> **INSTRUCTIONS FOR THE TASK**: Go to the line that contains "4. Premere **F5**" in the records below and repeat it, and each line after it, exactly through the end, omitting pictures.

· · · ·

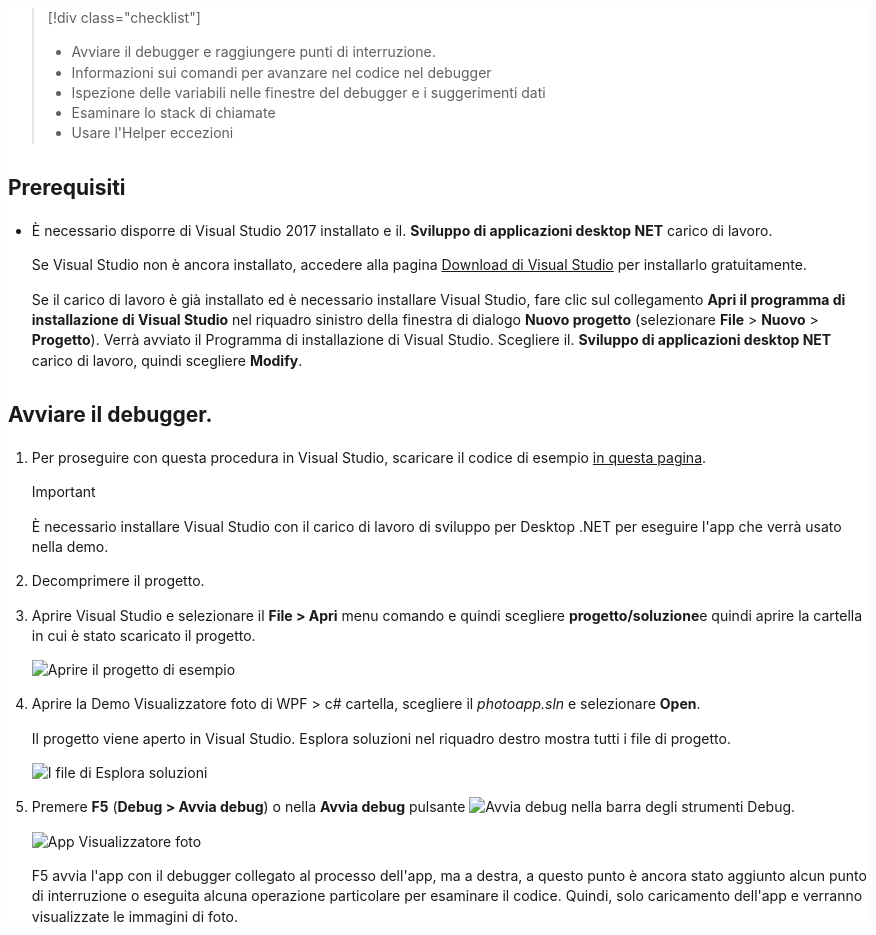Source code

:> [!div class="checklist"]
> * Avviare il debugger e raggiungere punti di interruzione.
> * Informazioni sui comandi per avanzare nel codice nel debugger
> * Ispezione delle variabili nelle finestre del debugger e i suggerimenti dati
> * Esaminare lo stack di chiamate
> * Usare l'Helper eccezioni

## <a name="prerequisites"></a>Prerequisiti

* È necessario disporre di Visual Studio 2017 installato e il. **Sviluppo di applicazioni desktop NET** carico di lavoro.

    Se Visual Studio non è ancora installato, accedere alla pagina [Download di Visual Studio](https://visualstudio.microsoft.com/downloads/?utm_medium=microsoft&utm_source=docs.microsoft.com&utm_campaign=button+cta&utm_content=download+vs2017) per installarlo gratuitamente.

    Se il carico di lavoro è già installato ed è necessario installare Visual Studio, fare clic sul collegamento **Apri il programma di installazione di Visual Studio** nel riquadro sinistro della finestra di dialogo **Nuovo progetto** (selezionare **File** > **Nuovo** > **Progetto**). Verrà avviato il Programma di installazione di Visual Studio. Scegliere il. **Sviluppo di applicazioni desktop NET** carico di lavoro, quindi scegliere **Modify**.

## <a name="start-the-debugger"></a>Avviare il debugger.

1. Per proseguire con questa procedura in Visual Studio, scaricare il codice di esempio [in questa pagina](https://code.msdn.microsoft.com/windowsdesktop/WPF-Photo-Viewer-Demo-be75662a).

    > [!IMPORTANT]
    > È necessario installare Visual Studio con il carico di lavoro di sviluppo per Desktop .NET per eseguire l'app che verrà usato nella demo.

2. Decomprimere il progetto.

3. Aprire Visual Studio e selezionare il **File > Apri** menu comando e quindi scegliere **progetto/soluzione**e quindi aprire la cartella in cui è stato scaricato il progetto.

     ![Aprire il progetto di esempio](../debugger/media/dbg-tour-open-project.png "Apri progetto")

3. Aprire la Demo Visualizzatore foto di WPF > c# cartella, scegliere il *photoapp.sln* e selezionare **Open**.

     Il progetto viene aperto in Visual Studio. Esplora soluzioni nel riquadro destro mostra tutti i file di progetto.

    ![I file di Esplora soluzioni](../debugger/media/dbg-tour-solution-explorer.png "Esplora soluzioni")

4. Premere **F5** (**Debug > Avvia debug**) o nella **Avvia debug** pulsante ![Avvia debug](../debugger/media/dbg-tour-start-debugging.png "Avvia debug ") nella barra degli strumenti Debug.

     ![App Visualizzatore foto](../debugger/media/dbg-tour-wpf-app.png "App Visualizzatore di foto")

     F5 avvia l'app con il debugger collegato al processo dell'app, ma a destra, a questo punto è ancora stato aggiunto alcun punto di interruzione o eseguita alcuna operazione particolare per esaminare il codice. Quindi, solo caricamento dell'app e verranno visualizzate le immagini di foto.

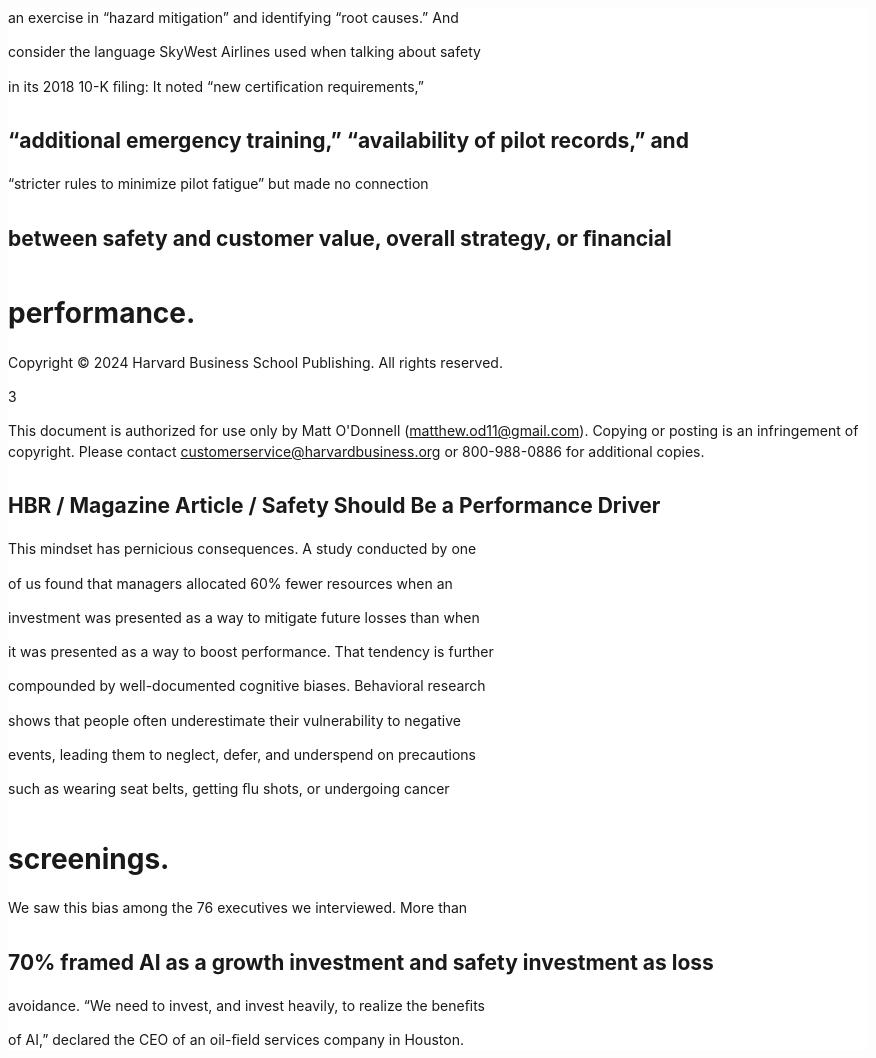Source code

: an exercise in “hazard mitigation” and identifying “root causes.” And

consider the language SkyWest Airlines used when talking about safety

in its 2018 10-K ﬁling: It noted “new certiﬁcation requirements,”

## “additional emergency training,” “availability of pilot records,” and

“stricter rules to minimize pilot fatigue” but made no connection

## between safety and customer value, overall strategy, or ﬁnancial

# performance.

Copyright © 2024 Harvard Business School Publishing. All rights reserved.

3

This document is authorized for use only by Matt O'Donnell (matthew.od11@gmail.com). Copying or posting is an infringement of copyright. Please contact customerservice@harvardbusiness.org or 800-988-0886 for additional copies.

## HBR / Magazine Article / Safety Should Be a Performance Driver

This mindset has pernicious consequences. A study conducted by one

of us found that managers allocated 60% fewer resources when an

investment was presented as a way to mitigate future losses than when

it was presented as a way to boost performance. That tendency is further

compounded by well-documented cognitive biases. Behavioral research

shows that people often underestimate their vulnerability to negative

events, leading them to neglect, defer, and underspend on precautions

such as wearing seat belts, getting ﬂu shots, or undergoing cancer

# screenings.

We saw this bias among the 76 executives we interviewed. More than

## 70% framed AI as a growth investment and safety investment as loss

avoidance. “We need to invest, and invest heavily, to realize the beneﬁts

of AI,” declared the CEO of an oil-ﬁeld services company in Houston.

· · · ·

> **ANSWER TO THE PROBLEM**:
4. Premere **F5** (**Debug > Avvia debug**) o nella **Avvia debug** pulsante ![Avvia debug](../debugger/media/dbg-tour-start-debugging.png "Avvia debug ") nella barra degli strumenti Debug.

     ![App Visualizzatore foto](../debugger/media/dbg-tour-wpf-app.png "App Visualizzatore di foto")

     F5 avvia l'app con il debugger collegato al processo dell'app, ma a destra, a questo punto è ancora stato aggiunto alcun punto di interruzione o eseguita alcuna operazione particolare per esaminare il codice. Quindi, solo caricamento dell'app e verranno visualizzate le immagini di foto.

Source code

: an exercise in “hazard mitigation” and identifying “root causes.” And

consider the language SkyWest Airlines used when talking about safety

in its 2018 10-K ﬁling: It noted “new certiﬁcation requirements,”

## “additional emergency training,” “availability of pilot records,” and

“stricter rules to minimize pilot fatigue” but made no connection

## between safety and customer value, overall strategy, or ﬁnancial

# performance.

Copyright © 2024 Harvard Business School Publishing. All rights reserved.

3

This document is authorized for use only by Matt O'Donnell (matthew.od11@gmail.com). Copying or posting is an infringement of copyright. Please contact customerservice@harvardbusiness.org or 800-988-0886 for additional copies.

## HBR / Magazine Article / Safety Should Be a Performance Driver

This mindset has pernicious consequences. A study conducted by one

of us found that managers allocated 60% fewer resources when an

investment was presented as a way to mitigate future losses than when

it was presented as a way to boost performance. That tendency is further

compounded by well-documented cognitive biases. Behavioral research

shows that people often underestimate their vulnerability to negative

events, leading them to neglect, defer, and underspend on precautions

such as wearing seat belts, getting ﬂu shots, or undergoing cancer

# screenings.

We saw this bias among the 76 executives we interviewed. More than

## 70% framed AI as a growth investment and safety investment as loss

avoidance. “We need to invest, and invest heavily, to realize the beneﬁts

of AI,” declared the CEO of an oil-ﬁeld services company in Houston.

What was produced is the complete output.